Source document below:

IEEE is probably the best resource for looking into differences between CMOS architecture for active pixel sensors. This whitepaper in particular is a brief overview of differences in fill-factor and peak QE between FSI and BSI designs (but there are plenty more): https://ieeexplore.ieee.org/stamp/stamp.jsp?arnumber=8334288

In practice the gains of BSI are realized with very small pixel sizes - usually between 1-3 micrometers per side. That's why almost every smartphone sensor (1/2.3" or smaller) and most premium compacts have all adopted BSI designs.


----------



## melgross (Feb 1, 2019)

It wasn’t all that long ago that we were being told that this is only useful for small sensors. What’s changed?


----------



## melgross (Feb 1, 2019)

Josh Leavitt said:


> IEEE is probably the best resource for looking into differences between CMOS architecture for active pixel sensors. This whitepaper in particular is a brief overview of differences in fill-factor and peak QE between FSI and BSI designs (but there are plenty more): https://ieeexplore.ieee.org/stamp/stamp.jsp?arnumber=8334288
> 
> In practice the gains of BSI are realized with very small pixel sizes - usually between 1-3 micrometers per side. That's why almost every smartphone sensor (1/2.3" or smaller) and most premium compacts have all adopted BSI designs.


Youre repeating that old information I just posted about, having not seen your post first. Sensor manufacturers are now using this on larger sensors, so thoughts about this must have changed.


----------



## criscokkat (Feb 1, 2019)

melgross said:


> It wasn’t all that long ago that we were being told that this is only useful for small sensors. What’s changed?


I think the number of steps required in each layer that laid down have been greatly reduced. I think the only reason why it was only used in phone sensors before was that it was only economical if you were making thousands of sensors per wafer. (for example at $15 per phone sensor you'd be looking at 10,000+ as a full frame sensor). The sensor used to be one of the most expensive parts of a top end phone. These days they are cheap enough they can put 6-7 on them phone.


----------



## mclaren777 (Feb 1, 2019)

As long as they don't step backwards on DPAF, I'm fine with this.


----------



## nchoh (Feb 1, 2019)

djack41 said:


> This is good news but Canon needs to move quickly. Given the CEO's gloom market forecast, is Canon truly devoted to the task?



Looking at Canon core business and competencies, the obvious answer is yes. Looking at the number of patents... that is, a proxy for research, the answer would also be yes.


----------



## nchoh (Feb 1, 2019)

mclaren777 said:


> As long as they don't step backwards on DPAF, I'm fine with this.



As with all focusing systems, there are pros and cons.


----------



## Mt Spokane Photography (Feb 2, 2019)

melgross said:


> It wasn’t all that long ago that we were being told that this is only useful for small sensors. What’s changed?

End of Source document.
Extracted information below:

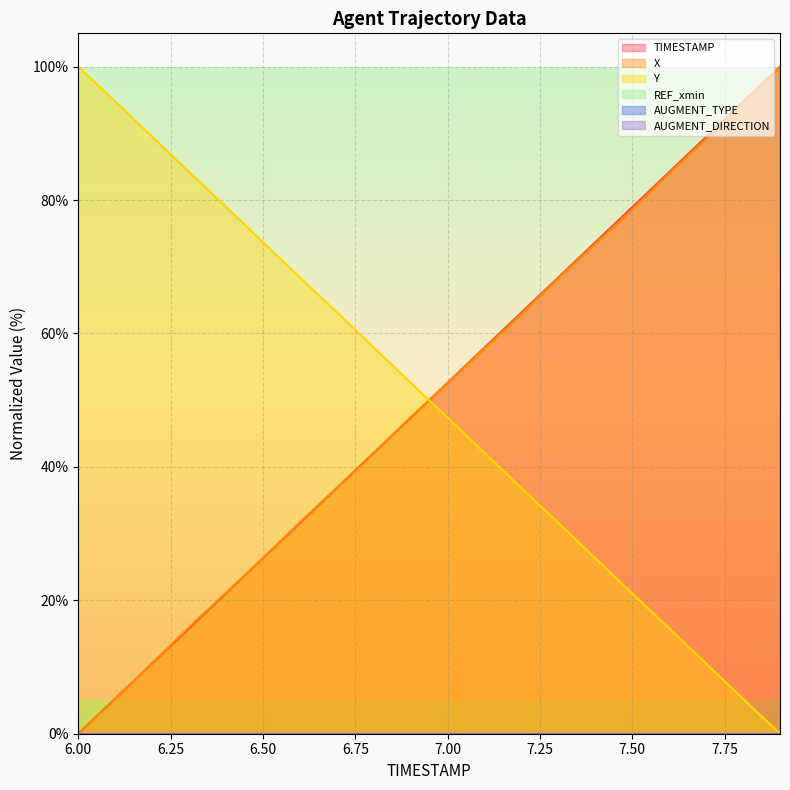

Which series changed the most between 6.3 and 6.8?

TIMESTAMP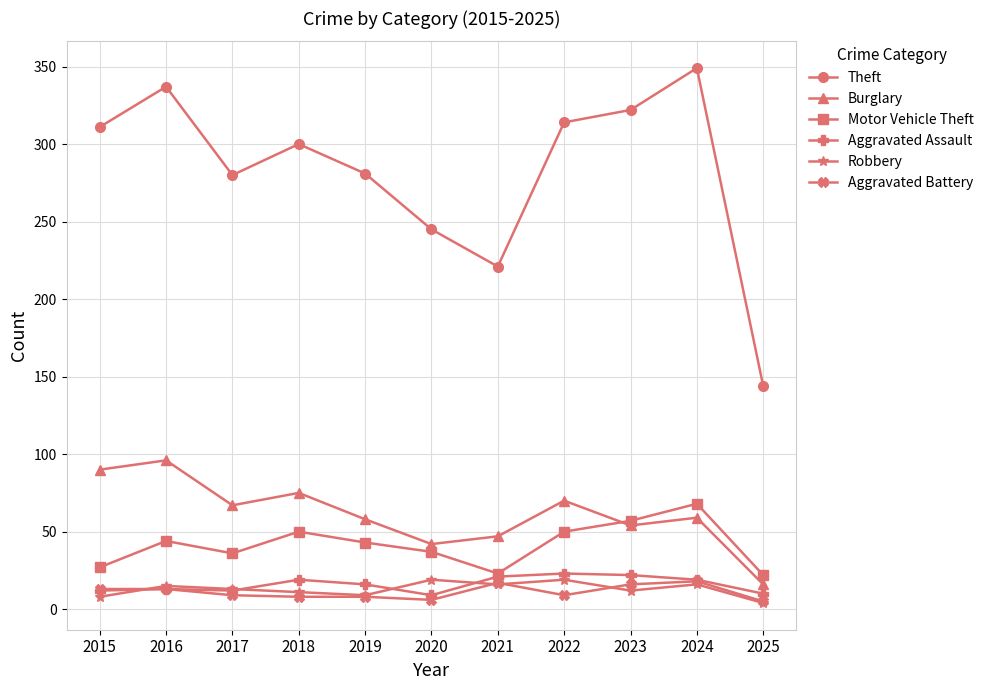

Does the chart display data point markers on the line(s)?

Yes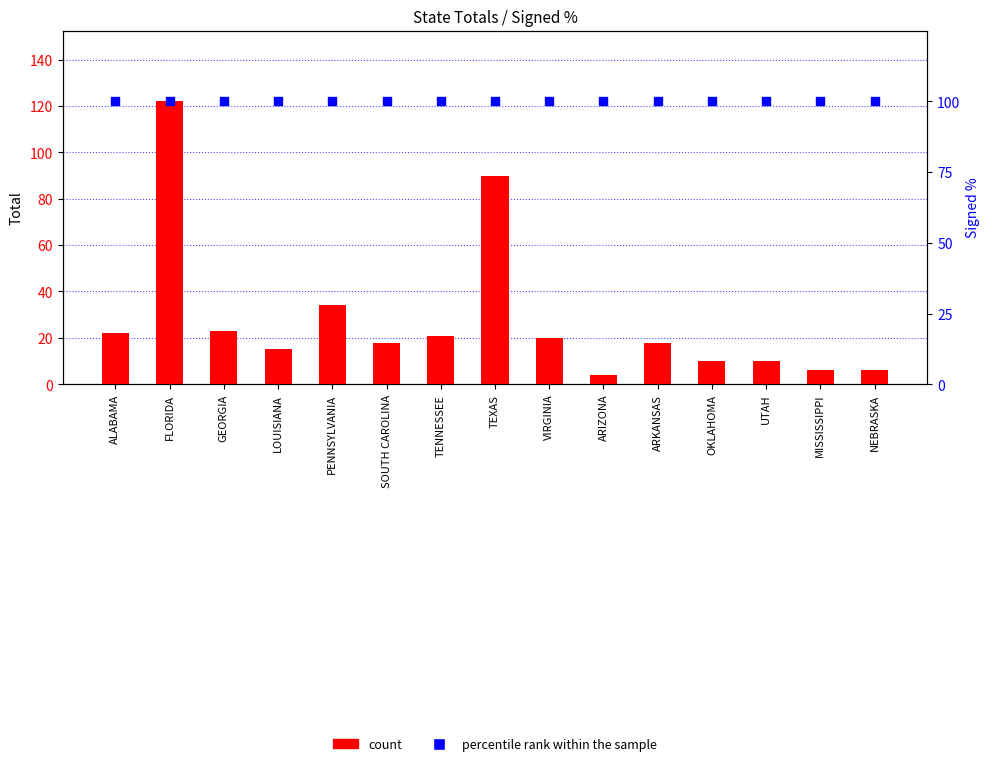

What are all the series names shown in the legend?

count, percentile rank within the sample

End of Extracted information.
Extracted information below:

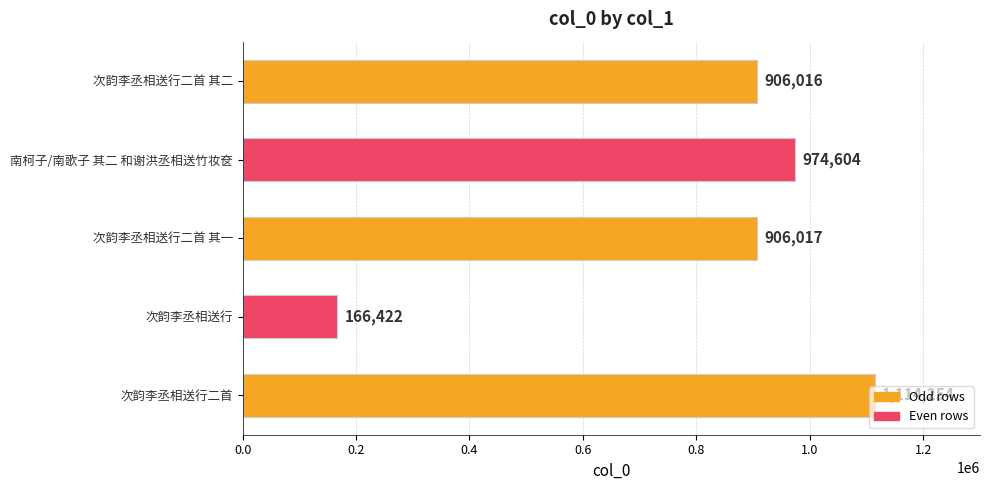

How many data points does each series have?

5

End of Extracted information.

Try it >> Continue the forum thread about BSI sensor designs from the point where it stops.

Answer to the exercise >>
Video has changed it (faster readout speed due to a better ground plane, as has the ability to put more complex circuitry on the sensor. Multi layer sensors as in the Sony A9 are the next step as far as faster sensor readout, but very expensive. Photosites on sensors are about as good as they can get as far as low light, some sort of tech breakthru would be needed to have a big boost, so small gains from BSI are now the best low cost way to improve. We see lots of claims of new tech, but most of them are really just fishing expeditions looking for more R&D money.


----------



## dak723 (Feb 2, 2019)

Yes, sensors are about as good as they can get, and there has been very little improvement for years now.

But "gear-heads" need to believe that technology can be improved endlessly. And they will continually flock to those companies that give them "new" - even if "new" is no better than old. Thus Sony is wildly popular while Canon is continually bashed. Even though the photos are essentially indistinguishable for most photographers (not counting differences in color, which of course have nothing to do with being "new" and thus doesn't count).


----------



## 3kramd5 (Feb 2, 2019)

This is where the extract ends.